Martucci Francesco is One of the Biggest Name's Currently in the Italy
hailing From Caserta, Italia. He has developed an almost cult following among young amazing pizzaiolo's around Campania
"
Born in 1979, he has been baked since he was ten years old. A job that happened by family tradition that became his destiny and a way, for him, to redeem his city "raped by clichés and stereotypes" and a region "with a fantastic microclimate and exceptional products". "Our weapon is our work", a work that he declines bringing the passion for the products of the earth on pizza. Difficult, impossible, find an unbalanced pizza in his menu. Perfect examples - and highly recommended - are the Pink pizza (fior di latte, scapece zucchini, pink salami, Gorgonzola) where Gorgonzola has been chosen "visiting dairy factory in search of the perfect one" for the wedding with pink salami "a a very unknown salami, of great value, which I thought was right to make the best of it ". Or the Velvet Hands (broccoli cream with ricotta water, buffalo mozzarella, sausage with the tip of a black pig's knife from Caserta, aged pecorino cheese aged 16 months), an author's "sausage and friarielli" born on the wave of the suggestion of its origins Pugliese, which threatens to make fall in love even the irreducible of the most classic tastes.
From absolute sapidity and perfect leavening, finding a defect in the dough and its cooking is practically impossible.

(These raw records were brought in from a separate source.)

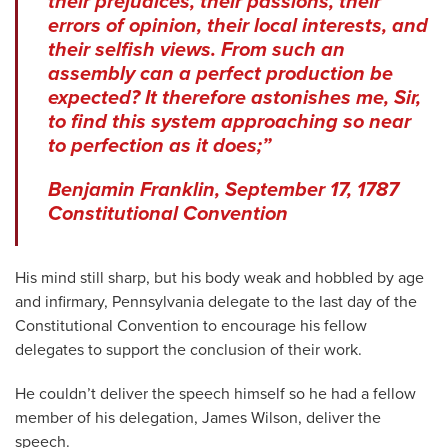
their prejudices, their passions, their
errors of opinion, their local interests, and
their selfish views. From such an
assembly can a perfect production be
expected? It therefore astonishes me, Sir,
to find this system approaching so near
to perfection as it does;”
Benjamin Franklin, September 17, 1787
Constitutional Convention
His mind still sharp, but his body weak and hobbled by age
and infirmary, Pennsylvania delegate to the last day of the
Constitutional Convention to encourage his fellow
delegates to support the conclusion of their work.
He couldn’t deliver the speech himself so he had a fellow
member of his delegation, James Wilson, deliver the
speech.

Wanting to taste it regardless of the ingredients chosen for the seasoning, its pizza is "sincere" as one would say of some wines: pure, it does not hide behind faux aestheticism, but it is beautiful - and above all good - for what it is. With all the stains on the cornice (known for pignoli: it is never too burnt) is true as the hinterland of Campania where it is located, between the palace vanvitelliana and the endless countryside of friarielli, artichokes and precious tomatoes. The classic condiments are, from this point of view, perhaps the ones to start with, which are essential. The Sicilian (San Marzano PDO tomato, fior di latte, aubergine with mushrooms), with the right number of aubergines and a tomato chosen to marry perfectly with these vegetables is in good company with an exceptionortal and a daisy from top five.
The most interesting page of his menu is the last one where he joins the "small companies" to an oil paper still quite new in the world of Neapolitan pizza. From the monocultivar Koiné Tonda del Matese Slow food presidium to the ancient Muraglia monocultivar Coratina di Andria mill, passing through a good variety of oils originating in the province of Salerno, is represented a good part of the oil Italy thanks to a path that unites the study of taste to "attention to nutritional values" of individual products.
The future is constantly evolving and a new project appears on the horizon. A pizzeria under construction that will rise next to the restaurant Le Colonne by starred chef Rosanna Marziale and will open at the end of the summer with three ovens, many more covered, but above all "a 240 sqm kitchen completely dedicated to my experiments. We will have blast chillers, freeze dryers, smokers and low temperature cooking machines ". A potential war machine comparable to that of a large restaurant, suitable for the "crazy head" that says and proves to have, and avant-garde, in its being totally "zero environmental impact". Because the future also passes from pizza, especially if done with sincerity."